Later, he expands on this claim to assert that the "sf imaginary" generates "critiques of and alternatives to the prevailing social order (which if not fully oppositional or emancipatory are at least contrary in some unsettling fashion). With its disturbing visions, critical sf … generates a distanced space that can draw willing readers away from the society that produces and envelops them" (30).

This implicit equation of the pleasures and delights of reading with a "distanced" interrogation of the social world authorizes Moylan to subsume aesthetic concerns into social-critical ones: to enjoy an sf text is—if only implicitly or potentially—to explore counter-hegemonic possibilities. This transformative engagement can so radically energize a reader that "she or he might …, especially in concert with friends or comrades and allies, do something to … make th[e] world a more just and congenial place for all who live in it" (5). Leaving aside the interesting empirical question of how many people have actually had their consciousnesses raised in this way through their experience with sf (a vanishingly small number, I would wager), the critical assumptions at work in this argument lead to narrowly political evaluations of literary "success" or "failure" and unidimensional treatments of the interpretive transaction between readers and texts. Thus, Moylan criticizes Orwell’s Nineteen Eighty-Four (1949) because "it satirically cycles around in a critical account of mythic closure in a seemingly endless present rather than offering an open-ended parable … with a utopian horizon that might provoke political awareness or effort" (163); in other words, it fumbles its evangelical mission to produce revolutionaries. Such "dystopias of resignation embrace an anti-utopian pessimism that allows authors, and willing readers, to reinforce their settled preference for the status quo or to help produce their capitulation to it as all hope for change is shattered" (181)—as if one reads (or writes) merely to have one’s prejudices confirmed or shaken. On the flip side of the evaluative coin, Moylan strongly implies, in his terse discussion of cyberpunk, that John Shirley’s ECLIPSE TRILOGY (1985-90) and Sherri Lewitt’s Cybernetic Jungle (1992), because more "politically confrontational" (197), "more sensitive to diversity and more engaged with direct, collective challenges to the system" (198), are superior as fictions to the work of William Gibson and Bruce Sterling, a judgment that strikes me as patently absurd—though clearly dictated by the terms of Moylan’s critical method.

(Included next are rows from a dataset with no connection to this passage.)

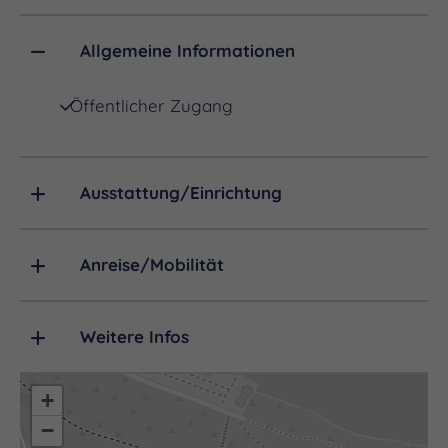
September stattfindet.
Allgemeine Informationen
Öffentlicher Zugang
Ausstattung/Einrichtung
Anreise/Mobilität
Weitere Infos
+
−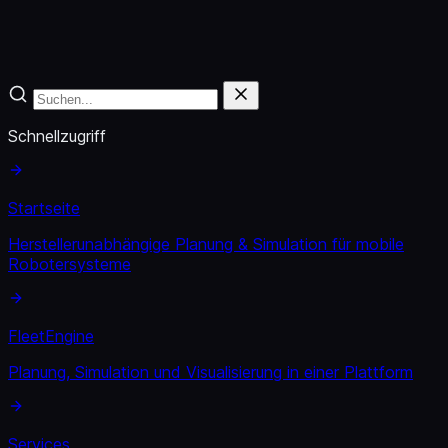
Schnellzugriff
Startseite
Herstellerunabhängige Planung & Simulation für mobile
Robotersysteme
FleetEngine
Planung, Simulation und Visualisierung in einer Plattform
Services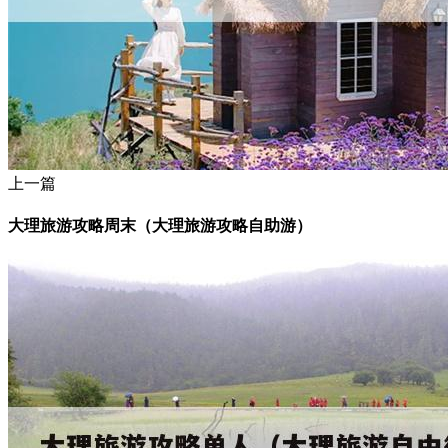
上一篇
大理旅游攻略周末（大理旅游攻略自助游）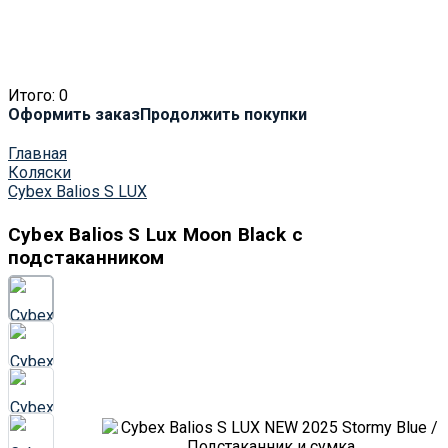
Итого:
0
Оформить заказ
Продолжить покупки
Главная
Коляски
Cybex Balios S LUX
Cybex Balios S Lux Moon Black с
подстаканником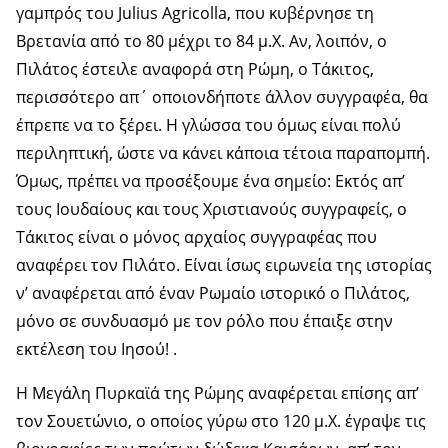
γαμπρός του Julius Agricolla, που κυβέρνησε τη
Βρετανία από το 80 μέχρι το 84 μ.Χ. Αν, λοιπόν, ο
Πιλάτος έστειλε αναφορά στη Ρώμη, ο Τάκιτος,
περισσότερο απ΄ οποιονδήποτε άλλον συγγραφέα, θα
έπρεπε να το ξέρει. Η γλώσσα του όμως είναι πολύ
περιληπτική, ώστε να κάνει κάποια τέτοια παραπομπή.
Όμως, πρέπει να προσέξουμε ένα σημείο: Εκτός απ’
τους Ιουδαίους και τους Χριστιανούς συγγραφείς, ο
Τάκιτος είναι ο μόνος αρχαίος συγγραφέας που
αναφέρει τον Πιλάτο. Είναι ίσως ειρωνεία της ιστορίας
ν’ αναφέρεται από έναν Ρωμαίο ιστορικό ο Πιλάτος,
μόνο σε συνδυασμό με τον ρόλο που έπαιξε στην
εκτέλεση του Ιησού! .
Η Μεγάλη Πυρκαϊά της Ρώμης αναφέρεται επίσης απ’
τον Σουετώνιο, ο οποίος γύρω στο 120 μ.Χ. έγραψε τις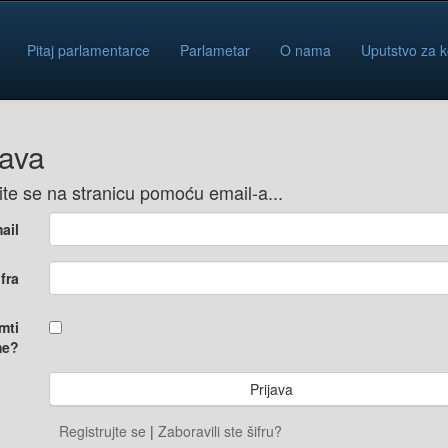
Pitaj parlamentarce
Parlametar
O nama
Uputstvo za k
java
vite se na stranicu pomoću email-a...
ail
ifra
mti
e?
Registrujte se
|
Zaboravili ste šifru?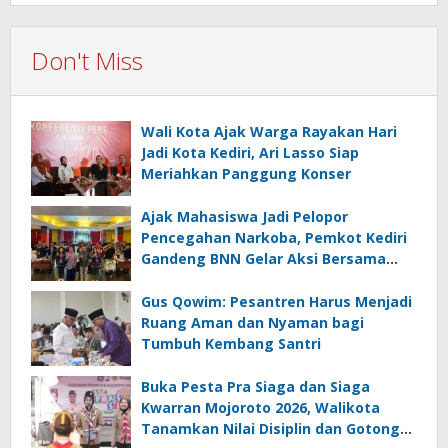
Don't Miss
Wali Kota Ajak Warga Rayakan Hari
Jadi Kota Kediri, Ari Lasso Siap
Meriahkan Panggung Konser
Ajak Mahasiswa Jadi Pelopor
Pencegahan Narkoba, Pemkot Kediri
Gandeng BNN Gelar Aksi Bersama
Cegah Narkoba
Gus Qowim: Pesantren Harus Menjadi
Ruang Aman dan Nyaman bagi
Tumbuh Kembang Santri
Buka Pesta Pra Siaga dan Siaga
Kwarran Mojoroto 2026, Walikota
Tanamkan Nilai Disiplin dan Gotong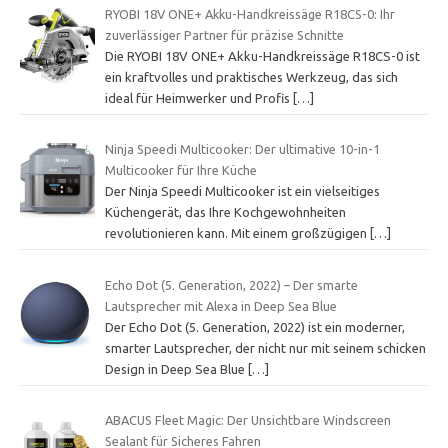
RYOBI 18V ONE+ Akku-Handkreissäge R18CS-0: Ihr
zuverlässiger Partner für präzise Schnitte
Die RYOBI 18V ONE+ Akku-Handkreissäge R18CS-0 ist
ein kraftvolles und praktisches Werkzeug, das sich
ideal für Heimwerker und Profis
[…]
Ninja Speedi Multicooker: Der ultimative 10-in-1
Multicooker für Ihre Küche
Der Ninja Speedi Multicooker ist ein vielseitiges
Küchengerät, das Ihre Kochgewohnheiten
revolutionieren kann. Mit einem großzügigen
[…]
Echo Dot (5. Generation, 2022) – Der smarte
Lautsprecher mit Alexa in Deep Sea Blue
Der Echo Dot (5. Generation, 2022) ist ein moderner,
smarter Lautsprecher, der nicht nur mit seinem schicken
Design in Deep Sea Blue
[…]
ABACUS Fleet Magic: Der Unsichtbare Windscreen
Sealant für Sicheres Fahren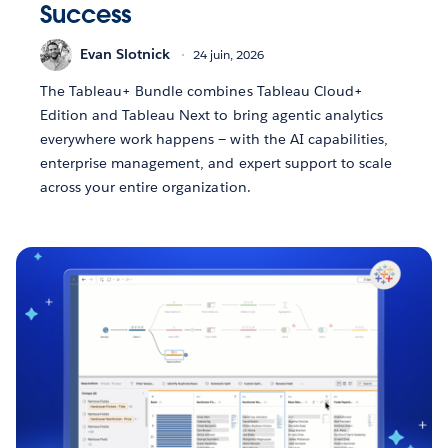
Success
Evan Slotnick
24 juin, 2026
The Tableau+ Bundle combines Tableau Cloud+
Edition and Tableau Next to bring agentic analytics
everywhere work happens — with the AI capabilities,
enterprise management, and expert support to scale
across your entire organization.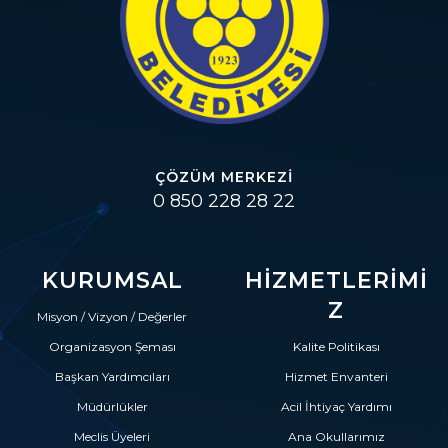
ÇÖZÜM MERKEZI
0 850 228 28 22
KURUMSAL
HIZMETLERIMI
Z
Misyon / Vizyon / Değerler
Organizasyon Şeması
Kalite Politikası
Başkan Yardımcıları
Hizmet Envanteri
Müdürlükler
Acil İhtiyaç Yardımı
Meclis Üyeleri
Ana Okullarımız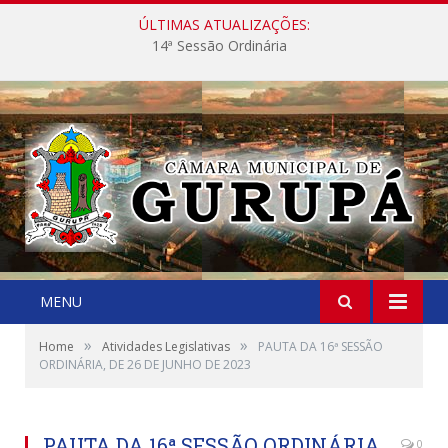
ÚLTIMAS ATUALIZAÇÕES:
14ª Sessão Ordinária
MENU
»
»
Home
Atividades Legislativas
PAUTA DA 16ª SESSÃO
ORDINÁRIA, DE 26 DE JUNHO DE 2023
PAUTA DA 16ª SESSÃO ORDINÁRIA,
0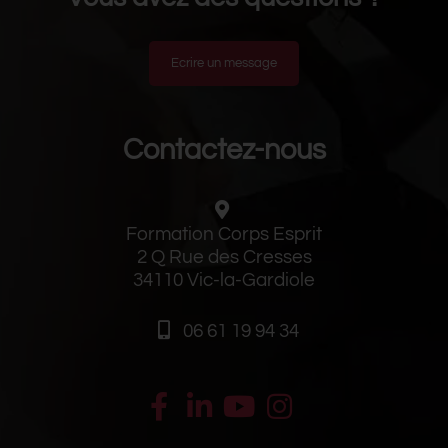
Ecrire un message
Contactez-nous
Formation Corps Esprit
2 Q Rue des Cresses
34110 Vic-la-Gardiole
06 61 19 94 34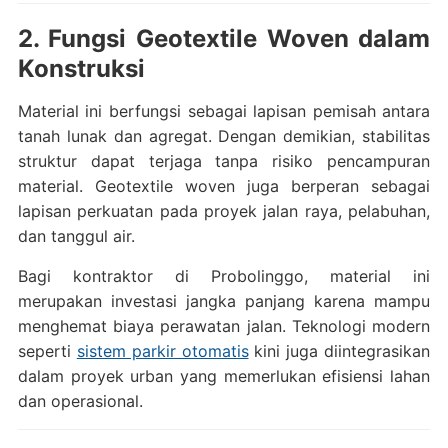
2. Fungsi Geotextile Woven dalam
Konstruksi
Material ini berfungsi sebagai lapisan pemisah antara
tanah lunak dan agregat. Dengan demikian, stabilitas
struktur dapat terjaga tanpa risiko pencampuran
material. Geotextile woven juga berperan sebagai
lapisan perkuatan pada proyek jalan raya, pelabuhan,
dan tanggul air.
Bagi kontraktor di Probolinggo, material ini
merupakan investasi jangka panjang karena mampu
menghemat biaya perawatan jalan. Teknologi modern
seperti
sistem parkir otomatis
kini juga diintegrasikan
dalam proyek urban yang memerlukan efisiensi lahan
dan operasional.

This method—I’d call it simple ax-grinding if it weren’t wielded by such a perceptive scholar—also tends to deform the otherwise sensitive and intelligent long readings in the book’s final section. Butler’s Parable of the Talents, for example, is unfavorably compared with its predecessor because it "sets aside questions of immediate political opposition in favor of the abstract alternative of a stellar journey" (238), thus implying that "the only move forward must be an apocalyptic leap, not through the present but out of the present, out of this world" (243). On the other hand, Piercy’s He, She, and It is a brilliant masterpiece because it dares to "look at current conditions and explore ways of moving forward that activists and theoreticians—perhaps caught in the limitations of nostalgic agendas or the pressures of immediate disputes—may not be ready to acknowledge or imagine" (249). This didactic accomplishment apparently overcomes what I at least take to be the novel’s literary failings: its derivative mock-cyberpunk milieu, its superficially self-reflexive narrative, and its sickly romance plot featuring a hunky male cyborg. Obviously, these objections of mine are debatable, but they are worth debating as aesthetic judgments independent of one’s endorsement (or not) of the author’s putative ideology. I am fully prepared to grant that the categories of aesthetics and politics are deeply implicated in one another, but they are also relatively autonomous (to use the Althusserian jargon) and this crucial gap permits them to enter into mutually transformative relationships. Political tendency is not the final yardstick of aesthetic value any more than artistic aspiration is a magical shield against ideological critique.